Requiring blow dry bar stylists to get cosmetology licenses does not protect the public health and safety—after all, people shampoo, blow dry, and style hair in their homes all the time, without any special training. Instead, the law keeps stylists from earning an honest living and customers from getting simple blow dry and styling services without visiting a full salon (and paying full salon prices). Without legislative reform, entrepreneurs subjected to these unfair and overly restrictive regulations are forced to seek refuge from the courts.

For example, after a grueling 16-month legal battle, the Arizona Board of Cosmetology in 2014 agreed to cease its attempts to needlessly regulate entrepreneurs like Lauren Boice, a cancer survivor and former hospice nurse’s assistant. Boice founded Angels on Earth Home Beauty to connect homebound elderly and ill clients with licensed cosmetologists who can perform haircuts, manicures or massages right in the clients’ own homes. In a classic story of government run amok, the Board began threatening to shut down Lauren’s business unless she complied with regulations designed for beauty salons, not home visits. The Board even demanded she open a physical salon location even though her homebound clients would never step foot inside. Lauren spent years battling the board in and out of court just to arrive at the commonsense conclusion that a cosmetology board doesn’t have the power to regulate a phone dispatch business.

Unfortunately, Lauren’s experience is not unique, but part of a growing trend toward prohibiting people from working or starting a business without first asking permission from government—even if they aren’t posing any health or safety threat to the public. Over 60 years ago, only one in 20 American workers was required to get permission from the government to do their jobs. But today, over 25 percent of American workers are subject to occupational licensing. While fewer than 30 occupations are licensed in all 50 states (most of which are in the medical, dental, and mental health professions), over half of all state-licensed occupations are licensed in only one state—occupations including graphic designers, audio engineers, braille instructors, and travel agents. In other words, many of these licenses are not serving a legitimate public safety need and have not been adapted to suit the modern economy. Too often when approaching a new business, government asks, “how do we regulate?” without first considering “should we regulate?”

It doesn’t make sense to apply Arizona’s costly and time-consuming cosmetology licensing requirements to people who just want to wash and dry hair. And it prevents students working toward their cosmetology licenses from earning money to help pay for their schooling. Arizona’s stifling regulations leave blow dry stylists without work and customers with fewer options at higher prices.

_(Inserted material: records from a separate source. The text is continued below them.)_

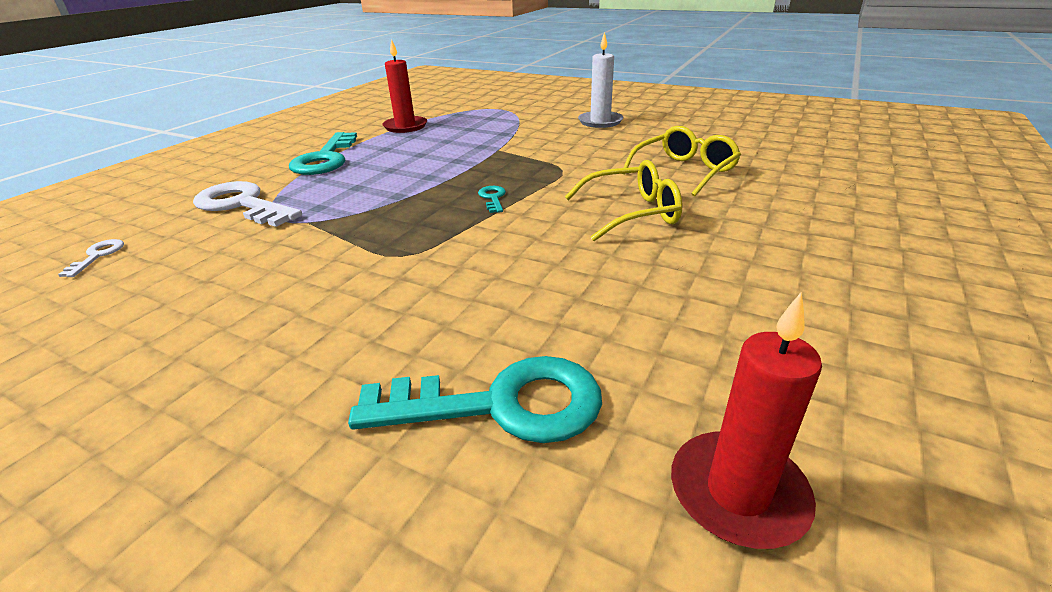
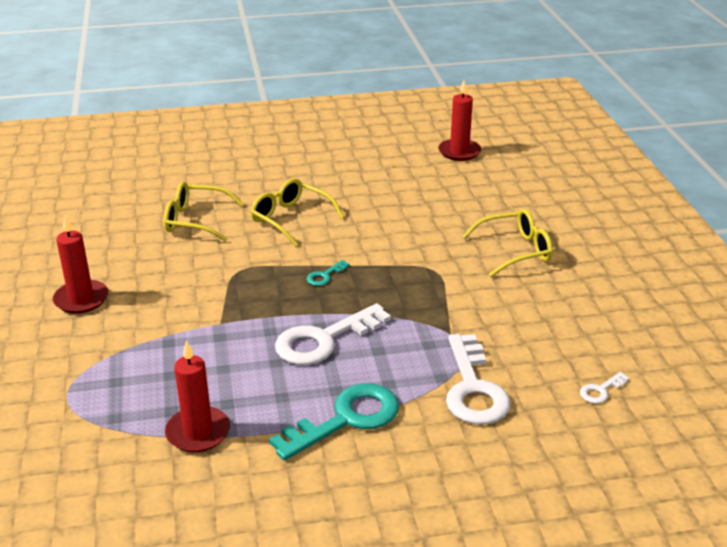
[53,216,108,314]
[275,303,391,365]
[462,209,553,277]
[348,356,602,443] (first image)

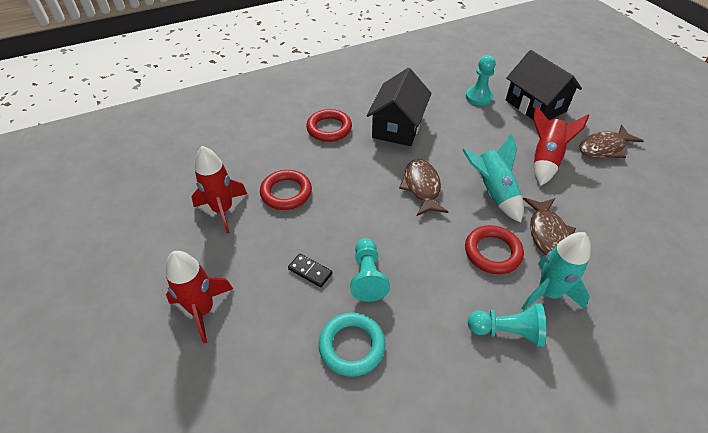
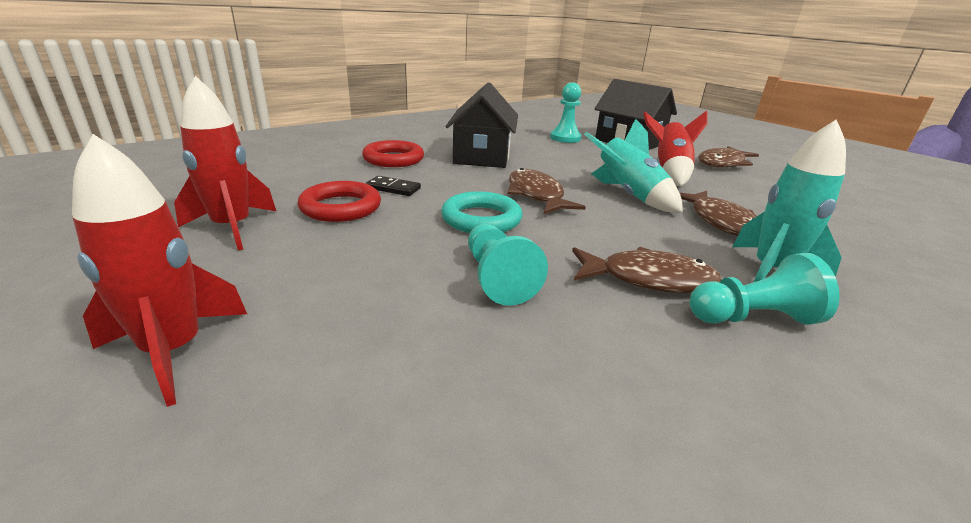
[365,176,421,196]
[441,191,522,233]
[572,247,721,293]
[465,225,524,274] (first image)

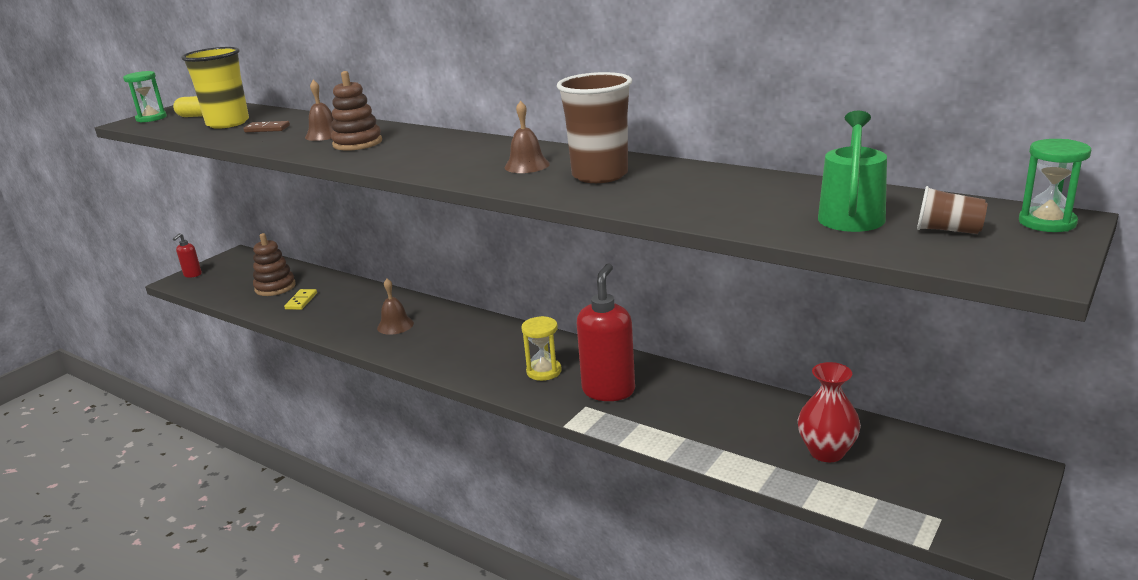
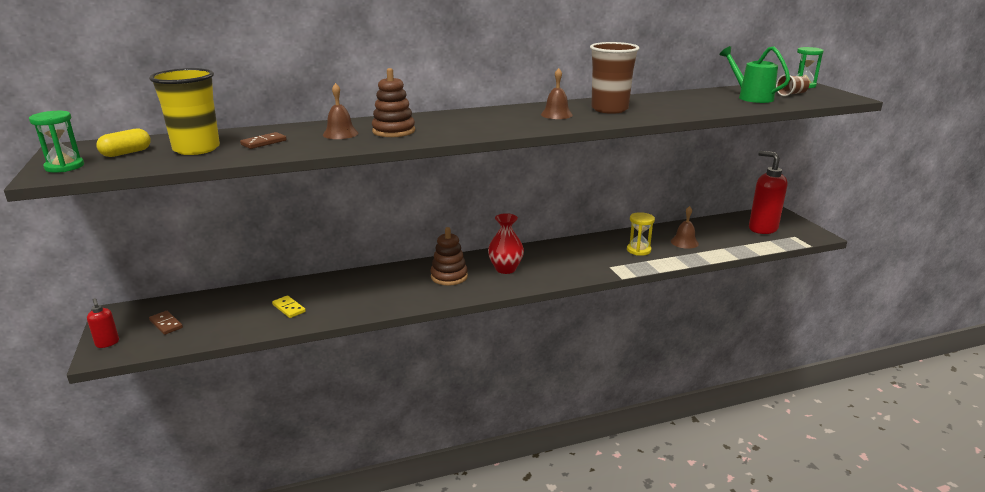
[149,311,183,335]
[430,227,468,286]
[488,213,524,274]
[627,212,655,256]
[671,206,699,249]
[749,151,787,234]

Fortunately, Arizona lawmakers have an opportunity to undo this regulatory mismatch and boost the state’s economy. HB 2011, a commonsense reform that the legislature will consider during the upcoming legislative session, removes the requirement that workers who only dry and style hair must obtain an expensive and unnecessary cosmetology license. Entrepreneurs who pose no health or safety risk to the public should be free to focus on serving their clients rather than navigating a needless labyrinth of red tape.

Christina Sandefur is executive vice president and Jenna Bentley is external affairs director at the Goldwater Institute.